The CDR will be introduced into the banking sector in phases and segments. For more details, see Phases of Data Sharing Obligations.

Open Banking

Open banking has been introduced to make banking a more competitive business. Its main goals are offering greater financial transparency, a shared chance of success for all financial service providers, and more innovative services to the consumers.

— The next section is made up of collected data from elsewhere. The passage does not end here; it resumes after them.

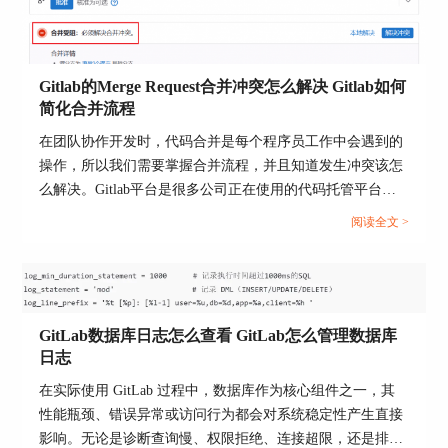
Gitlab的Merge Request合并冲突怎么解决 Gitlab如何
简化合并流程
在团队协作开发时，代码合并是每个程序员工作中会遇到的
图4：立即删除
操作，所以我们需要掌握合并流程，并且知道发生冲突该怎
对于群组的删除，也是一样的流程，有延迟删除功
么解决。Gitlab平台是很多公司正在使用的代码托管平台，
能，就能够避免因为误操作带来的数据丢失了。
该平台支持Merge Request（合并请求），并且为代码审查与
阅读全文 >
合并提供了标准化流程。当多人并行开发时，就很可能出现
如果没有开启该功能，项目已经删除，可以尝试下
合并冲突的情况，如何高效解决冲突并优化合并流程呢？本
面这些补救措施：
文将为大家介绍Gitlab的Merge Request合并冲突怎么解决，
1）如果团队成员本地有完整的项目，可直接推送
Gitlab如何简化合并流程的相关内容。...
至GitLab新建同名仓库。
GitLab数据库日志怎么查看 GitLab怎么管理数据库
日志
2）服务器快照恢复：如果GitLab部署在自有服务
器，且定期备份（使用【gitlab-rake
在实际使用 GitLab 过程中，数据库作为核心组件之一，其
gitlab:backup:create】），可通过恢复快照找回数
性能瓶颈、错误异常或访问行为都会对系统稳定性产生直接
据。
影响。无论是诊断查询慢、权限拒绝、连接超限，还是排查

The current banking practice involves the customer or merchant to maintain separate relationships with different financial institutions to achieve their financial goals. Open banking introduces a more consolidated experience to the customer by allowing banks to expose their functionality via APIs.

Consumer Data Standards

The Consumer Data Standards (CDS) are the technical standards produced by Data61, which is the Data Standards Body that guides the banks/Data Holders on how to implement the CDR. These standards enable consumers to access and direct the sharing of data about them with third parties flexibly and simply, and in ways that ensure security and trust in how that data is being accessed and used.

Stakeholders

Data Holder 

The Data Holder (DH) is the organization that CDR is applied to provide data to the consumer. For example, a bank.

Data Recipient

A Data Recipient (DR) is an accredited party that can request CDR data from a Data Holder with the consent of the consumer. 

Consumer

The end-user who is benefited from CDR, the consumer can request the Data Holder to provide data.

ACCC

The Australian Competition and Consumer Commission (ACCC) is the lead regulator for the CDR regime, and it has roles and functions that include:

• Drafting rules to implement and govern the CDR in each sector
• Accrediting entities to receive data
• Managing an online register of accredited data recipients and data holders through Dynamic Client Registration (Client Registration)
• Providing education and guidance on the CDR
• Recommending to government future sectors to be brought within the CDR
• Compliance and enforcement activities

Standards

GDPR

The General Data Protection Regulation (GDPR) is a new legal framework formalized in the European Union (EU) in 2016 and comes into effect from 28, May 2018. GDPR effectively replaces the previously used EU Data Protection Directive (DPD).

FAPI

Financial-grade API (FAPI) is an industry-led specification of JSON data schemas, security and privacy protocols to support use cases in the financial industry and other industries that require higher security. FinTech developers can accelerate secure open banking with FAPI. It uses OAuth 2.0 and OpenID Connect (OIDC) as its base and defines additional technical requirements.

CPS 234

Cross-industry Prudential Standards 234 Information Security (CPS 234) is a mandatory regulation issued by the Australian Prudential Regulatory Authority (APRA). The APRA regulated entities and the information assets managed by them and associated third parties should comply with CPS 234. WSO2 Open Banking is not an APRA regulated entity, but the solution can be categorized as a third-party provider that provides information assets to regulated entities. For more information on how the solution meets CPS 234, see Prudential Standard CPS 234.

ISO/IEC 27001

ISO/IEC 27001 is the internationally recognised specification for an Information Security Management System (ISMS), and it is one of the most popular standards for information security.